# [Data supplied]
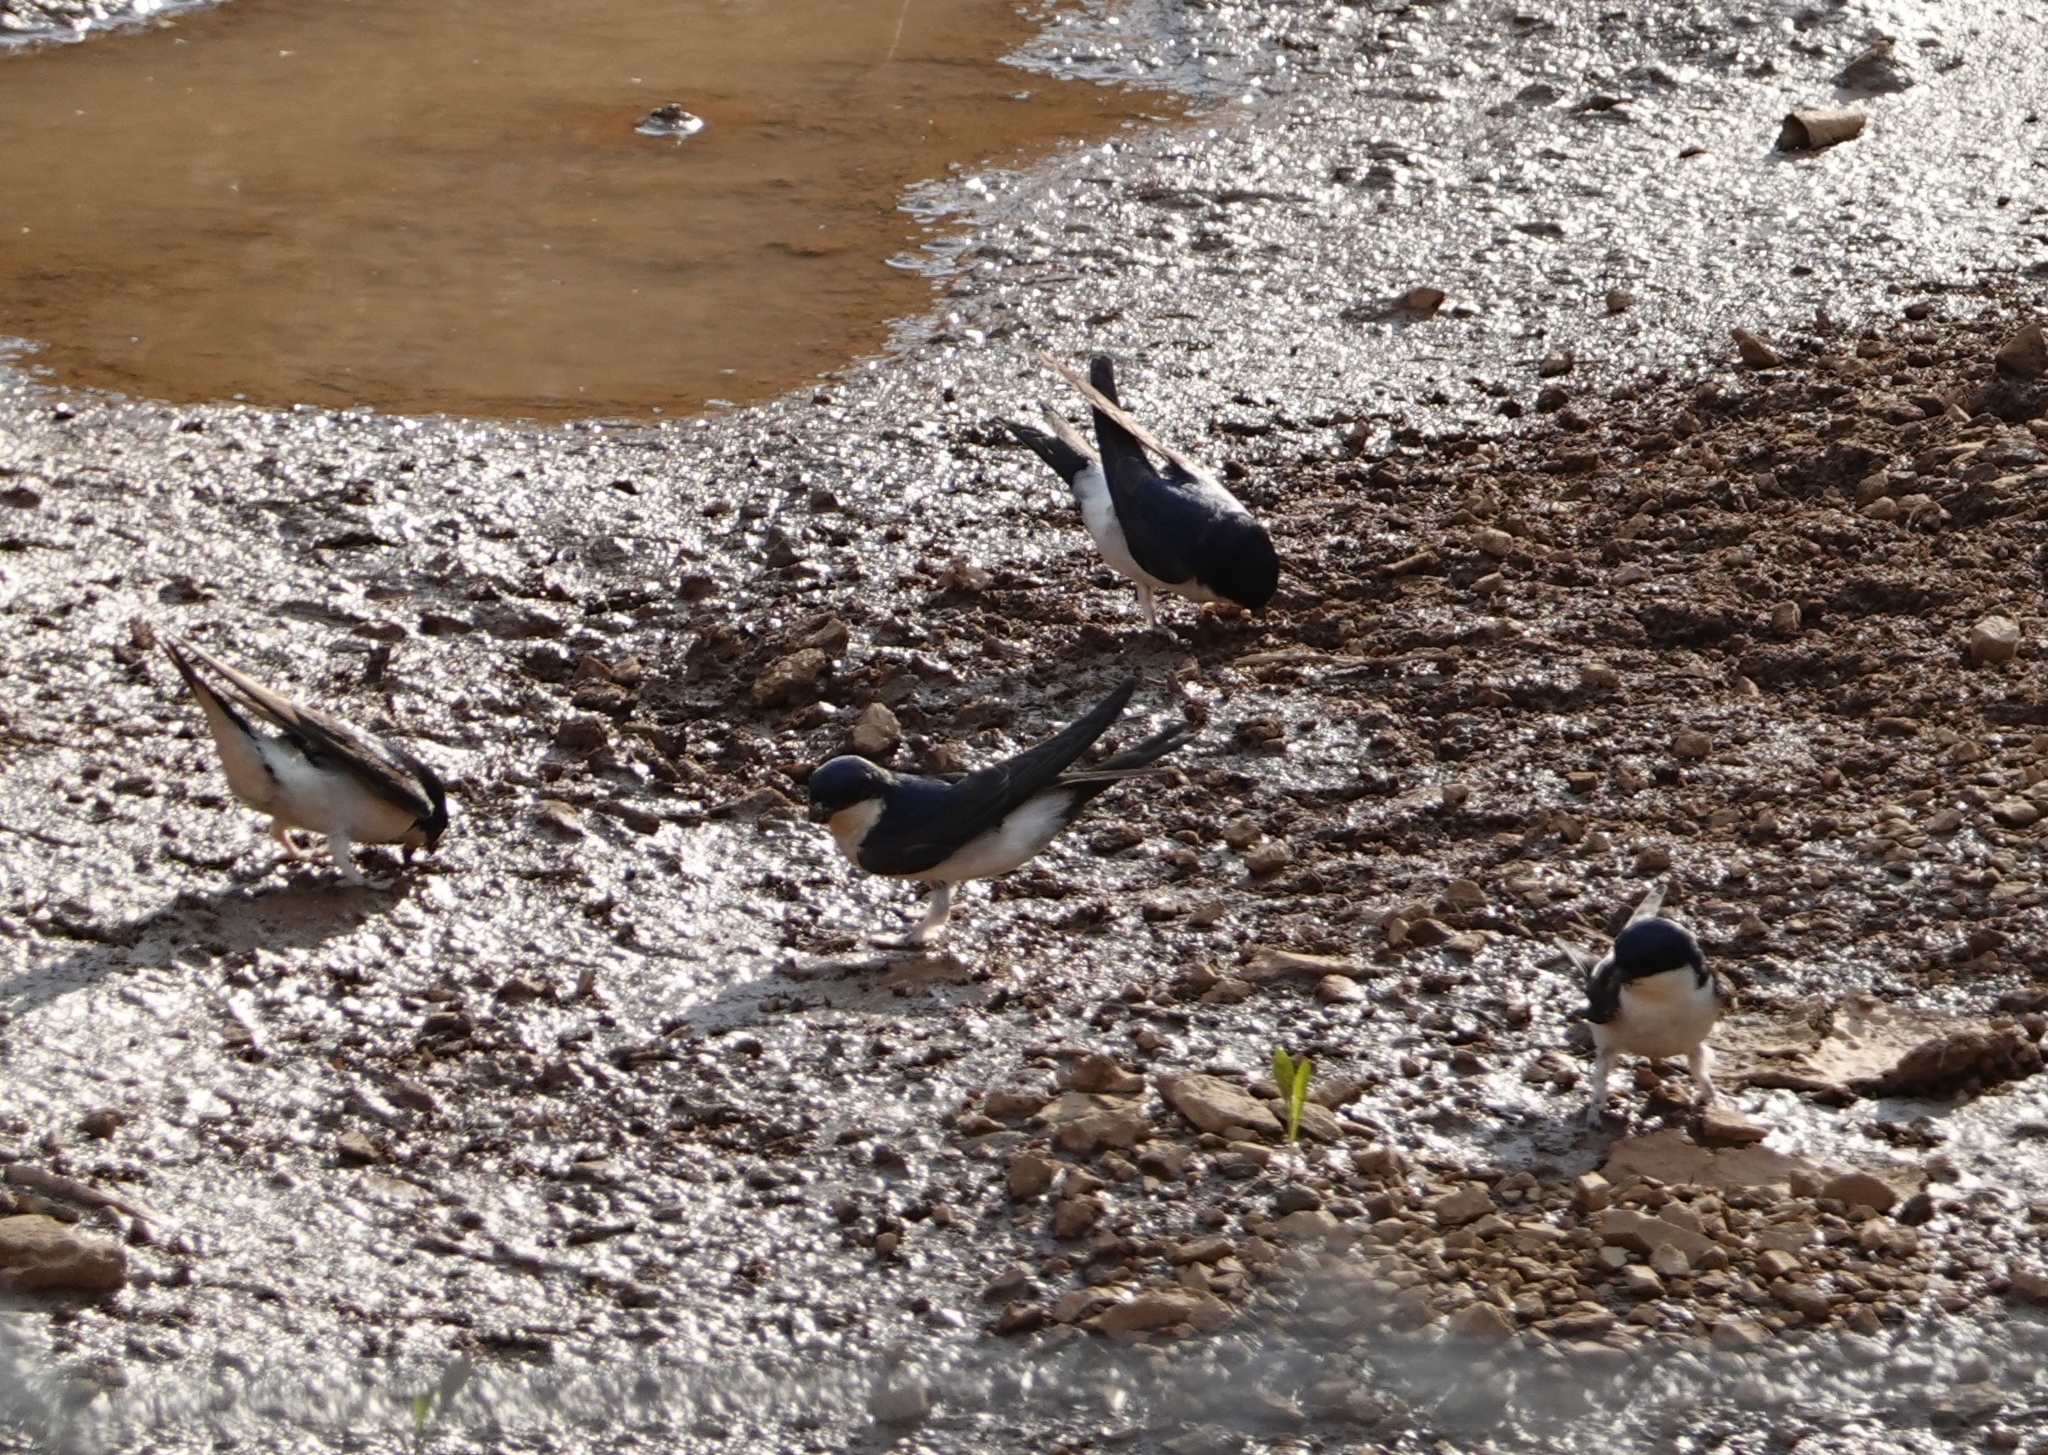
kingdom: Animalia
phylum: Chordata
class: Aves
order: Passeriformes
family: Hirundinidae
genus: Delichon
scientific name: Delichon urbicum
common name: Common house martin
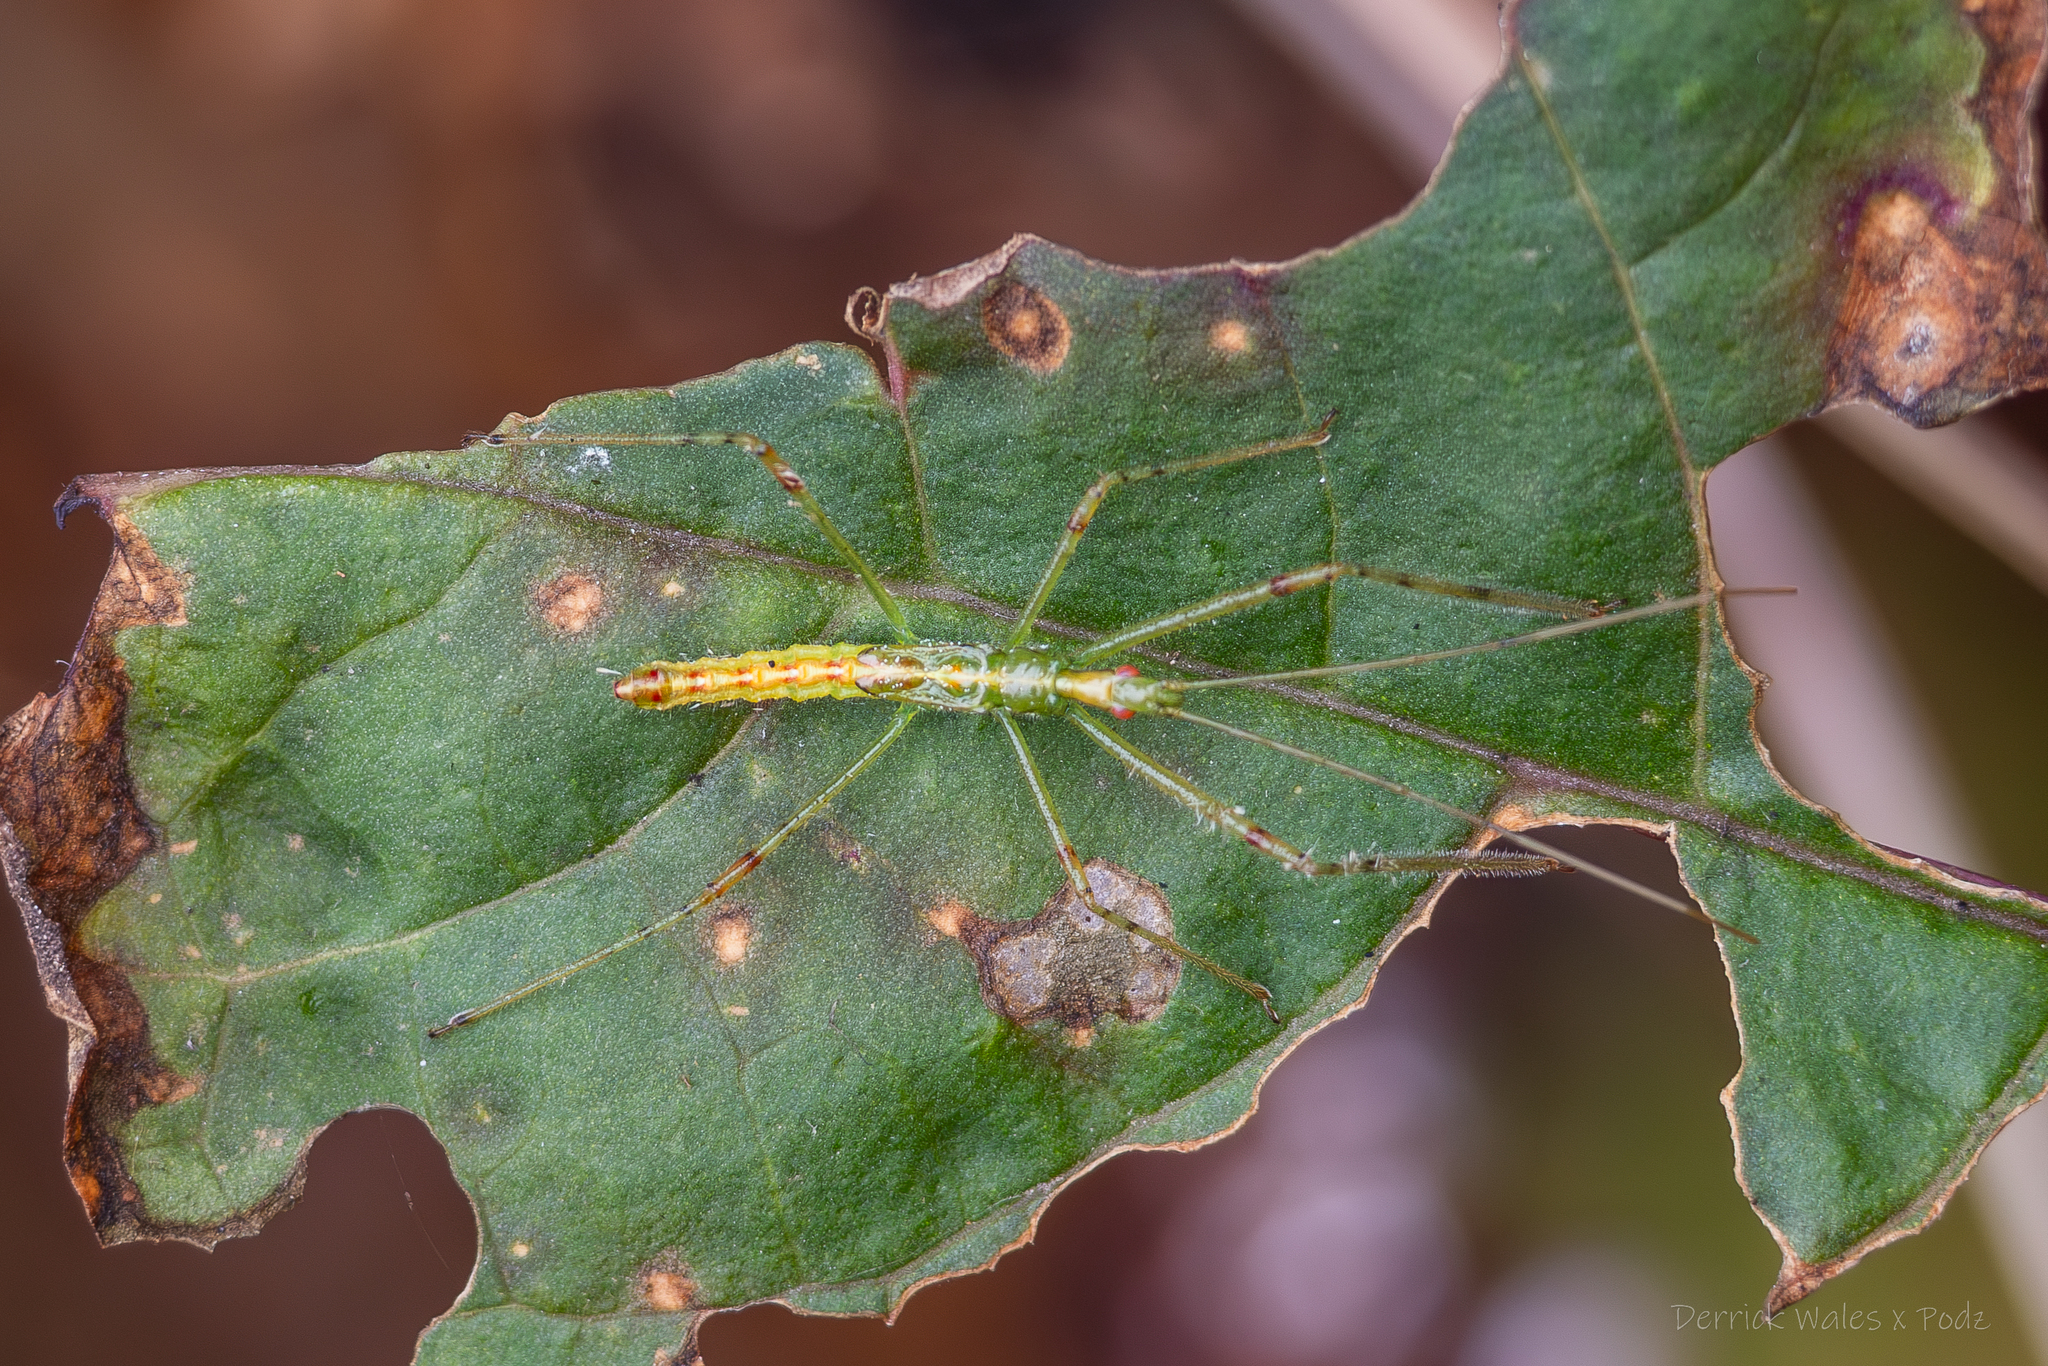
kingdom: Animalia
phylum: Arthropoda
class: Insecta
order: Hemiptera
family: Reduviidae
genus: Zelus
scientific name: Zelus luridus
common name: Pale green assassin bug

# [Problem details]
Reproduce all of the entries with every instance of "scientific name" replaced by "binomial name", leaving everything else unchanged. Omit the pictures from your answer.

# [Result]
kingdom: Animalia
phylum: Chordata
class: Aves
order: Passeriformes
family: Hirundinidae
genus: Delichon
binomial name: Delichon urbicum
common name: Common house martin
kingdom: Animalia
phylum: Arthropoda
class: Insecta
order: Hemiptera
family: Reduviidae
genus: Zelus
binomial name: Zelus luridus
common name: Pale green assassin bug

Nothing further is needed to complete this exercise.